Um zu wissen, wie es den Studierenden auf ihrer Reise ergangen ist, nutzen Sie regelmäßig Feedbackinstrumente. Und wenn einmal etwas nicht so funktioniert, wie Sie es sich vorgestellt haben, reflektieren Sie die Situation, überlegen Sie, was Gründe dafür sein könnten, ändern Sie Ihre Methoden ab. Das Grau der Theorie kann in den Augen der Studierenden vielleicht bald schon sehr bunt erscheinen. //

Literatur

  • Augustin, Elisabeth/Hohenwarter, Michaela/Salmhofer, Gudrun /Scheer, Lisa (Hrsg.) (2015): Theorie, die ankommt. Wege der Theorievermittlung in der Hochschullehre. Leykam.
  • Baumann, Martin (2009): Hallo, ich spreche auch zu Ihnen da hinten! Wie man große Gruppen nicht nur „be-lehren“, sondern auch mit ihnen arbeiten kann. In: NHHL E 2.15.
  • Berendt, B. (1998): How to Support and Practise the Shift from Teaching to Learning through Academic Staff Development Programmes – Examples and Perspectives. In: UNESCO-CEPES (ed.): Higher Education in Europe. Vol. XXIII. Bucharest.
  • Bloom et al. (1972): Taxonomy for Educational Objectives. The Classification of Educational Goals.
  • Brendel, Sabine/Hanke, Ulrike/Macke, Gerd (2019): Kompe-tenz­orientiert lehren an der Hochschule. utb.
  • Gelbmann, Ulrike (2015): Wahrheiten muss man erproben: Theorie-Lernen durch praktische Umsetzung. In: Elisabeth Augustin, Michaela Hohenwarter, Gudrun Salmhofer, Lisa Scheer (Hrsg.): Theorie, die ankommt. Wege der Theorievermittlung in der Hochschullehre. Leykam, S. 109-115.
  • Lewin, Kurt (1951): Field theory in social science – Selected theoretical papers. Harper & Row.

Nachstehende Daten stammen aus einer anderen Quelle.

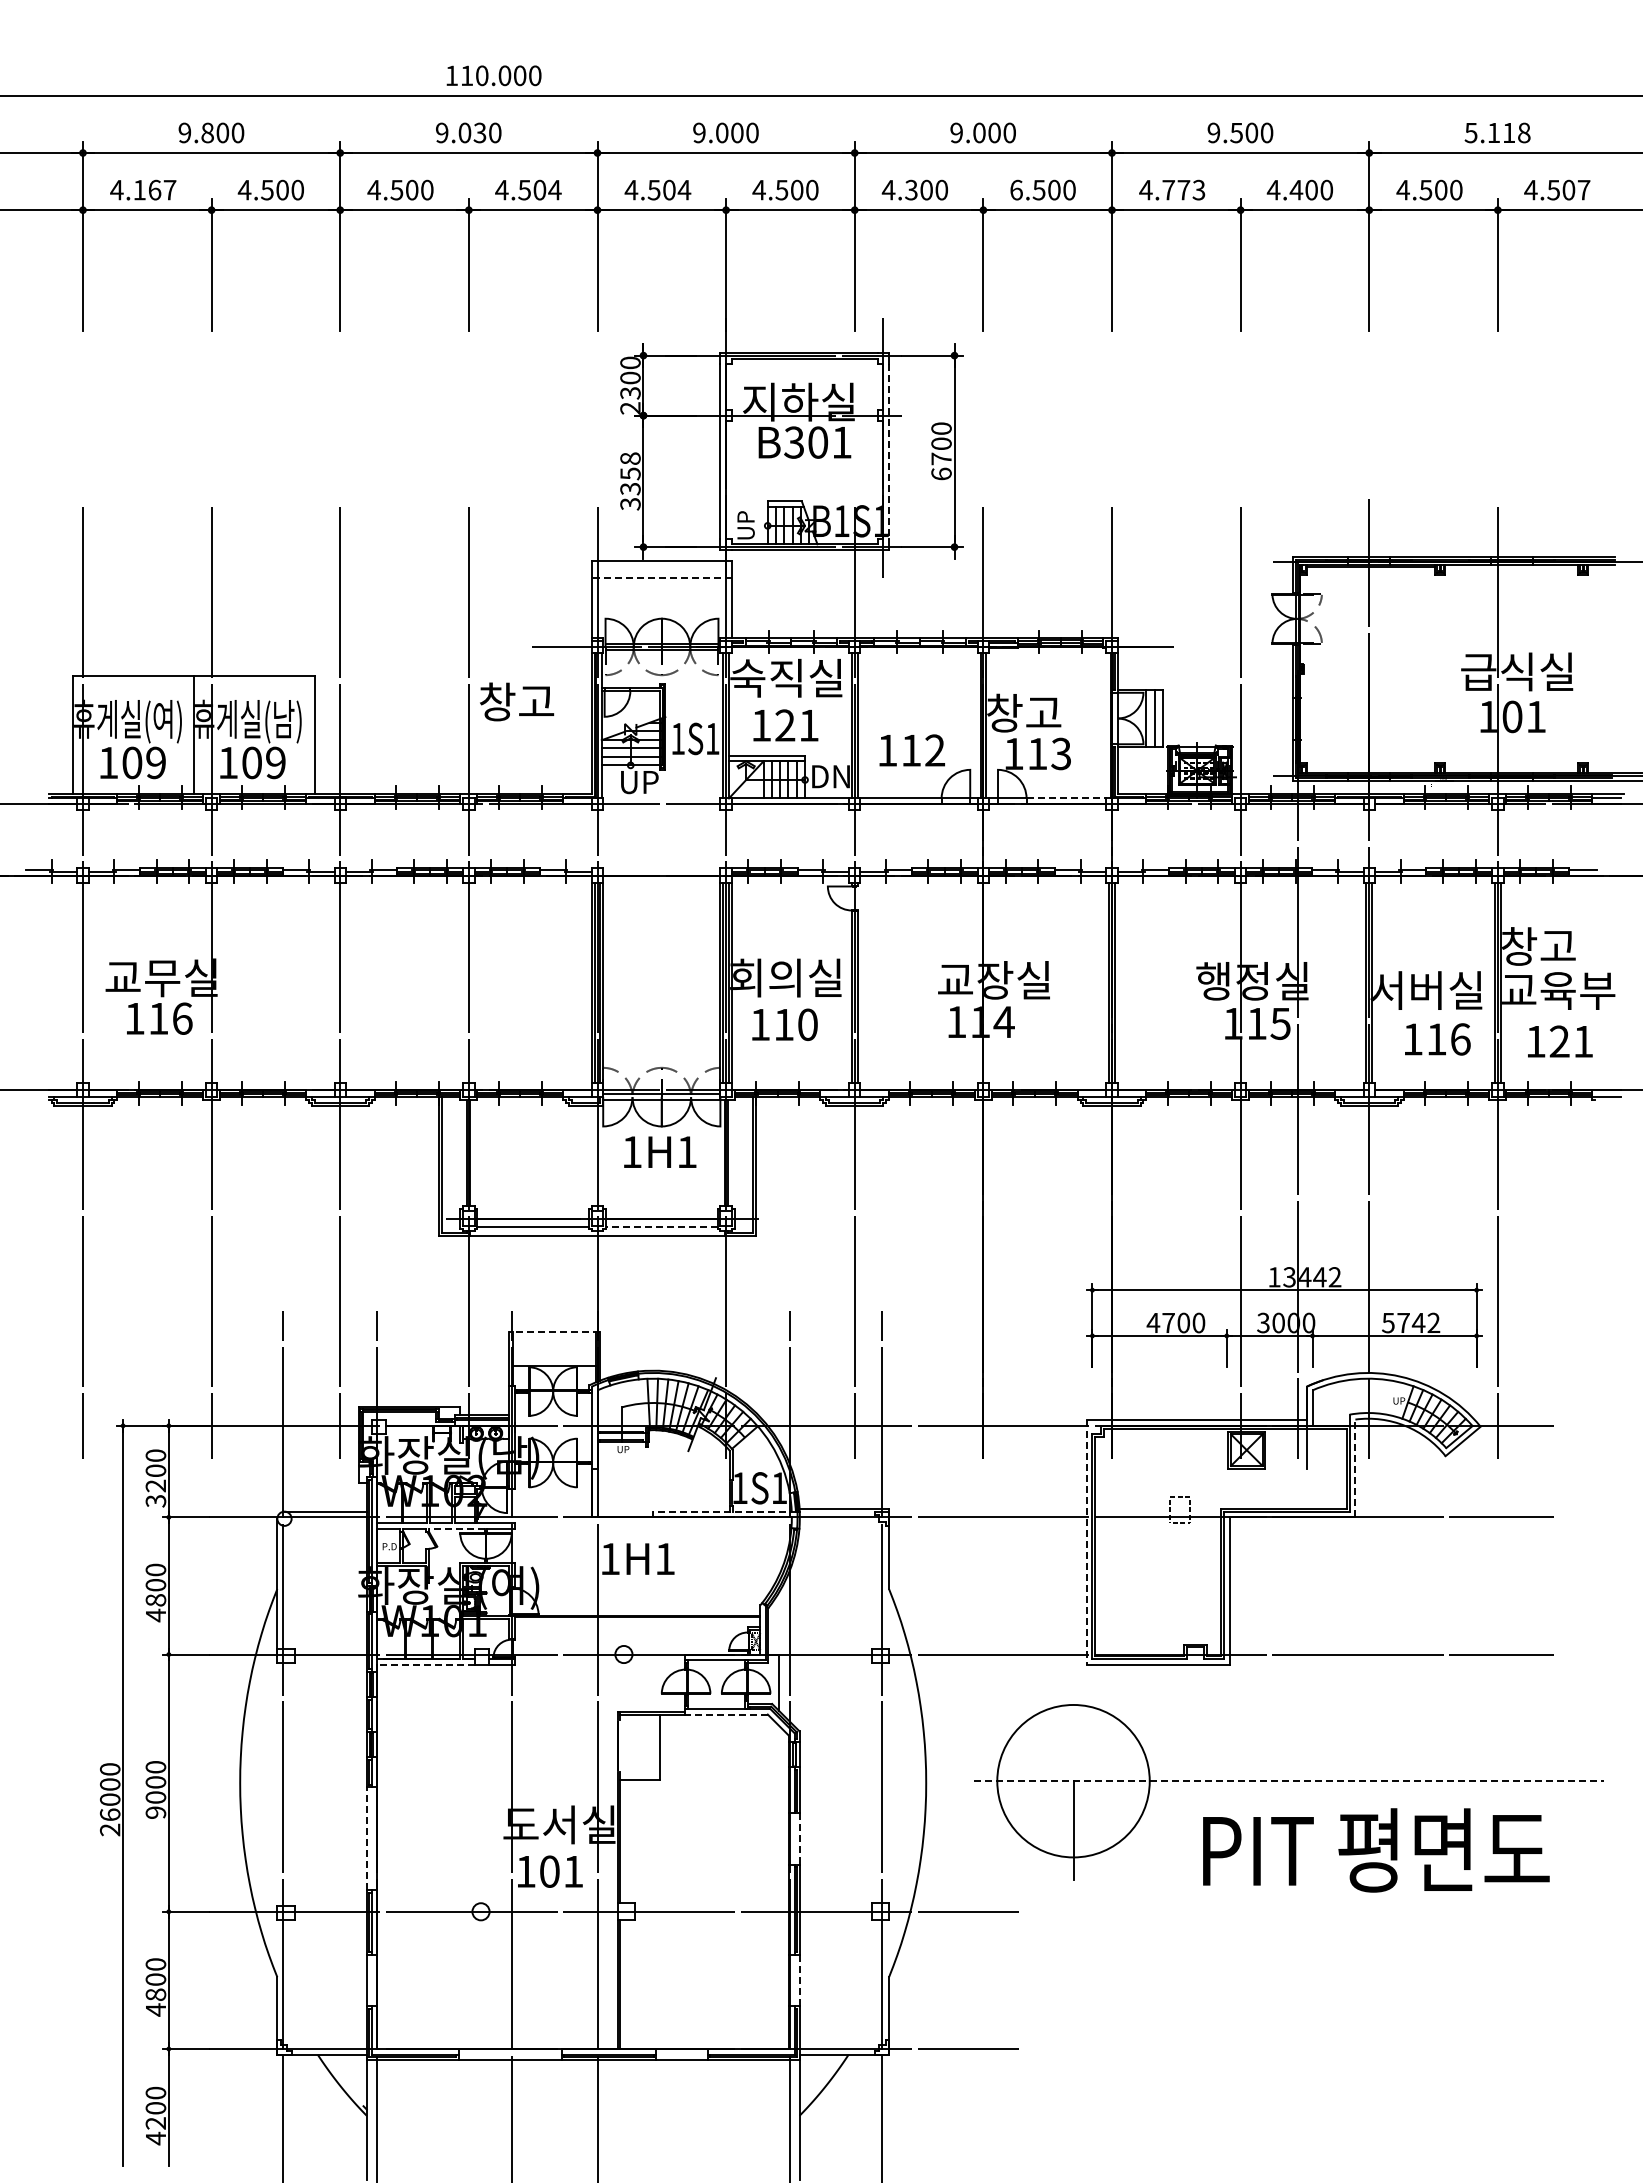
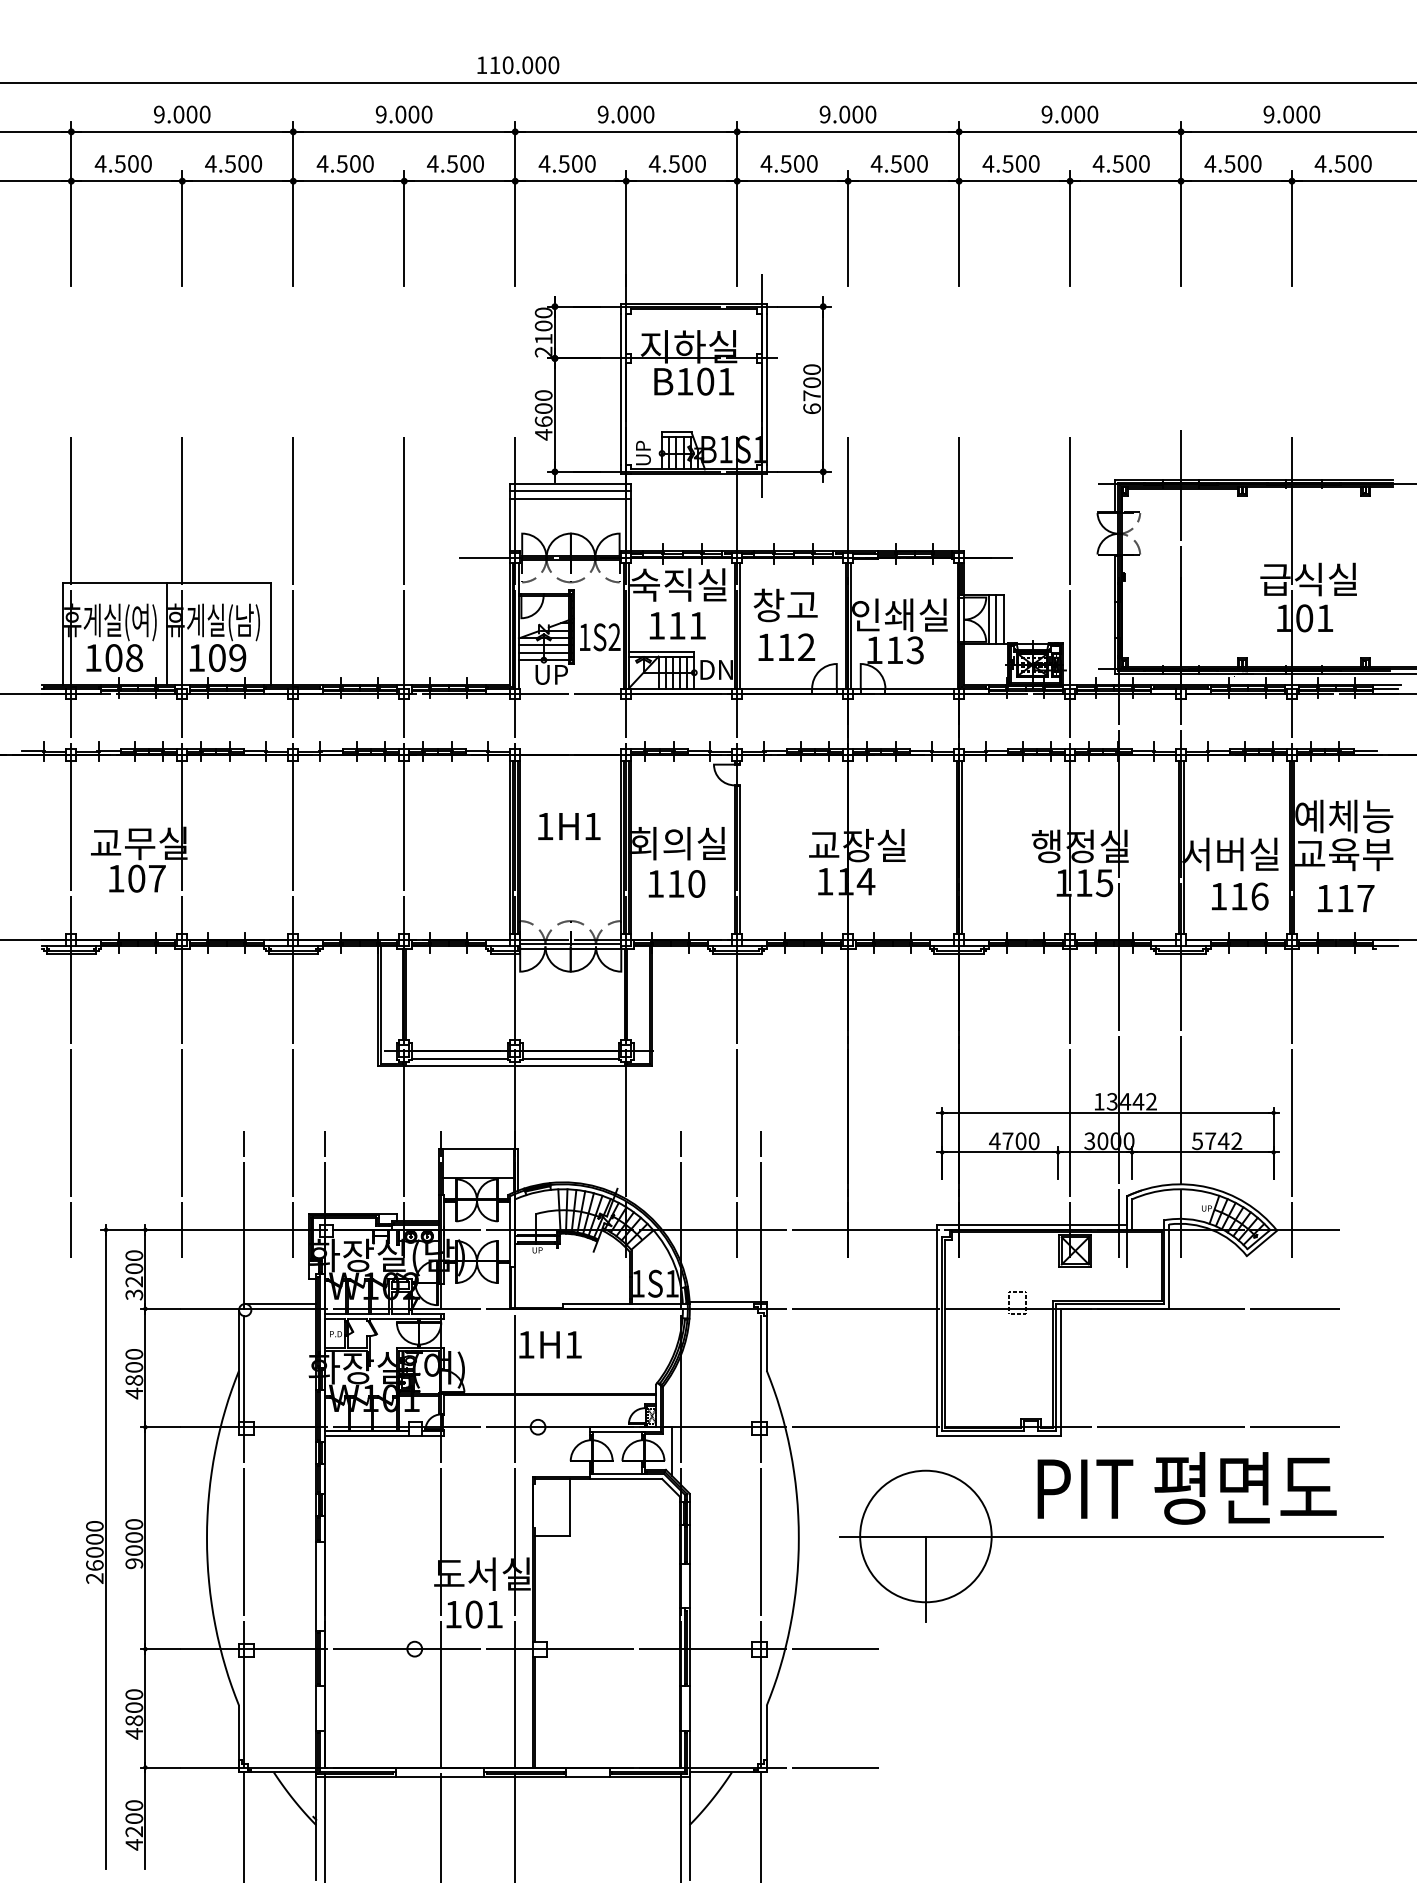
text: (493, 75) -> (517, 64), moved
text: (207, 132) -> (178, 114), 9.800 -> 9.000
text: (479, 132) -> (413, 114), 9.030 -> 9.000
text: (1236, 132) -> (1066, 114), 9.500 -> 9.000
text: (1497, 132) -> (1291, 114), 5.118 -> 9.000
text: (154, 189) -> (133, 163), 4.167 -> 4.500
text: (554, 189) -> (478, 163), 4.504 -> 4.500
text: (684, 189) -> (590, 163), 4.504 -> 4.500
text: (911, 189) -> (786, 163), 4.300 -> 4.500
text: (1016, 189) -> (876, 163), 6.500 -> 4.500
text: (1183, 189) -> (1020, 163), 4.773 -> 4.500
text: (1583, 189) -> (1365, 163), 4.507 -> 4.500
text: (1296, 190) -> (1118, 164), 4.400 -> 4.500
text: (630, 393) -> (543, 339), 2300 -> 2100
text: (793, 442) -> (684, 381), B301 -> B101
line: (889, 451) -> (767, 389), dashed -> solid
text: (630, 481) -> (543, 415), 3358 -> 4600
line: (661, 569) -> (570, 491), added
line: (661, 578) -> (570, 498), dashed -> solid
text: (517, 701) -> (786, 605), moved
text: (1042, 712) -> (899, 614), 창고 -> 인쇄실
text: (785, 725) -> (677, 625), 121 -> 111
text: (712, 738) -> (614, 636), 1S1 -> 1S2
text: (156, 762) -> (134, 657), 109 -> 108
line: (1066, 798) -> (919, 688), dashed -> solid
text: (1558, 946) -> (1344, 816), 창고 -> 예체능
text: (170, 1018) -> (146, 878), 116 -> 107
text: (1571, 1041) -> (1355, 898), 121 -> 117
text: (660, 1151) -> (569, 825), moved
line: (661, 1227) -> (570, 1058), dashed -> solid
line: (554, 1331) -> (478, 1148), dashed -> solid
line: (1355, 1468) -> (1169, 1266), dashed -> solid
line: (724, 1511) -> (624, 1303), dashed -> solid
line: (456, 1528) -> (393, 1318), dashed -> solid
line: (1086, 1542) -> (937, 1330), dashed -> solid
line: (425, 1664) -> (366, 1435), dashed -> solid
line: (726, 1714) -> (626, 1478), dashed -> solid
line: (1288, 1781) -> (1111, 1536), dashed -> solid
line: (366, 1838) -> (315, 1585), dashed -> solid
line: (799, 1838) -> (689, 1585), dashed -> solid
text: (1376, 1850) -> (1187, 1488), moved
line: (799, 1980) -> (689, 1708), dashed -> solid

  • Mittelstädt, Ina (2018): Studierendenorientierung – was heißt das? Und wie lässt sie sich in Weiterbildungen anstoßen? In: Martina Schmohr, Kristina Müller, Julia Philipp (Hrsg.): Gelingende Lehre: erkennen, entwickeln, etablieren. wbv, S. 127-147.
  • Svinicki, Marilla D./McKeachie, Wilbert J. (2014): McKeachie’s Teaching Tips. Strategies, Research, and Theory for College and University Teachers. Wadsworth.
  • Trigwell, Keith/Prosser, Michael/Waterhouse Fiona (1999): Relations between teachers approaches to teaching and students’ approaches to learning. In: Higher Education 37, pp. 57-70.